Rising Salmonella Infections: Should You Be Worried?

The most recent widespread salmonella outbreak that affected the United States was in late 2021 and early 2022. The Salmonella outbreak was linked to onions that had been imported from Mexico and over 1,000 people had been infected across 39 different states and Puerto Rico. It’s important to note that these numbers are just those that were reported, meaning the actual number of infections was likely much higher.

While the outbreak was reported to be over by February of 2022, salmonella infections seem to be on the rise, specifically those that are antibiotic-resistant. Should you be worried about these rising infections?

Although fresh onions were the cause of the late 2021 outbreak, it’s actually poultry that leads to more than one out of every five cases of infection throughout our country. With Americans eating two times the amount of chicken as they did in the 1970s, this could be a major cause for concern. This is especially true because Science Daily reports that traditional methods of testing chicken may not be enough to detect all strains of the bacteria.

Most farms take necessary precautions to avoid salmonella infection, but with the vast amount of birds and often in such an enclosed space, it can be challenging. There are also vaccinations against salmonella, but it’s required to know which type of the bacteria is present for this to be an effective course of action against it.

So should you be worried about salmonella?

The answer is maybe. It depends on your diet and hygiene practices primarily. If your diet often includes foods that have a higher risk of salmonella contamination, then it would be safe to err on the side of caution. It’s also absolutely crucial to wash all produce well, wash hands and surfaces that come into contact with raw meat and always thoroughly cook meat and eggs.

Keep in mind that it’s not just poultry that can cause salmonella infection in humans, and not just raw meat either.

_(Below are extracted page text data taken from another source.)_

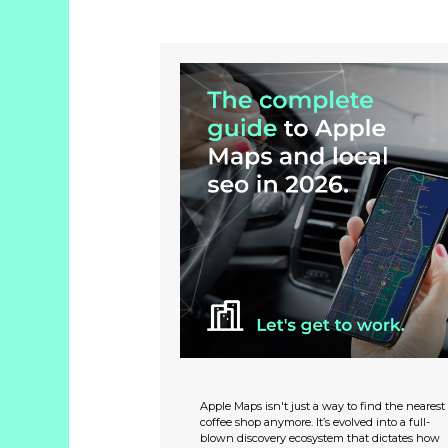
Apple Maps isn't just a way to find the nearest
coffee shop anymore. It’s evolved into a full-
blown discovery ecosystem that dictates how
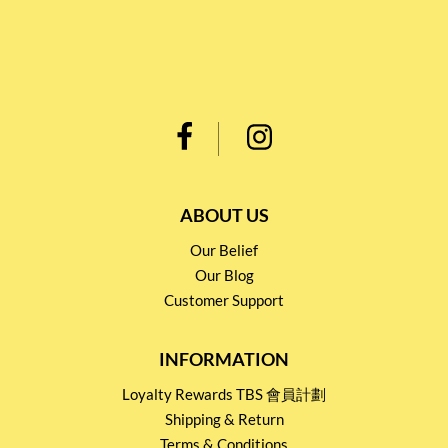
ABOUT US
Our Belief
Our Blog
Customer Support
INFORMATION
Loyalty Rewards TBS 會員計劃
Shipping & Return
Terms & Conditions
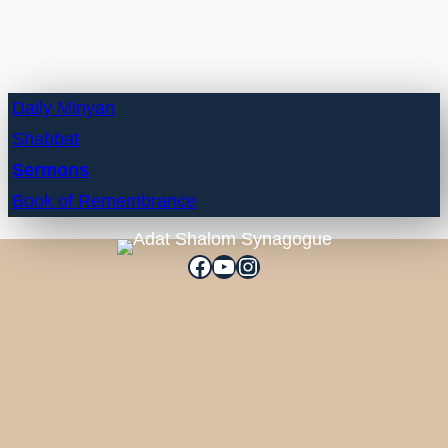
Daily Minyan
Shabbat
Sermons
Book of Remembrance
Facebook
YouTube
Instagram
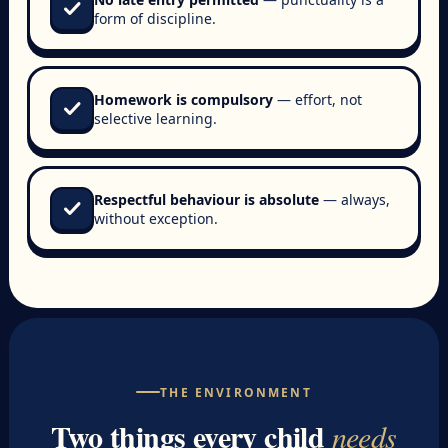
check
form of discipline.
Homework is compulsory
— effort, not
check
selective learning.
Respectful behaviour is absolute
— always,
check
without exception.
THE ENVIRONMENT
Two things every child
needs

Many of the animals that humans consume, including cows and pigs, also carry the bacteria in their intestines. You can also come into contact with contaminated food such as milk, vegetables, fruits, and even processed foods like chocolate and peanut butter. A lesser thought of places where the salmonella bacteria exists would be pet treats, especially those from cows, pigs, and chickens. The most common plant-based food to be careful of are unwashed sprouts, which require high humidity to grow so often form the salmonella bacteria.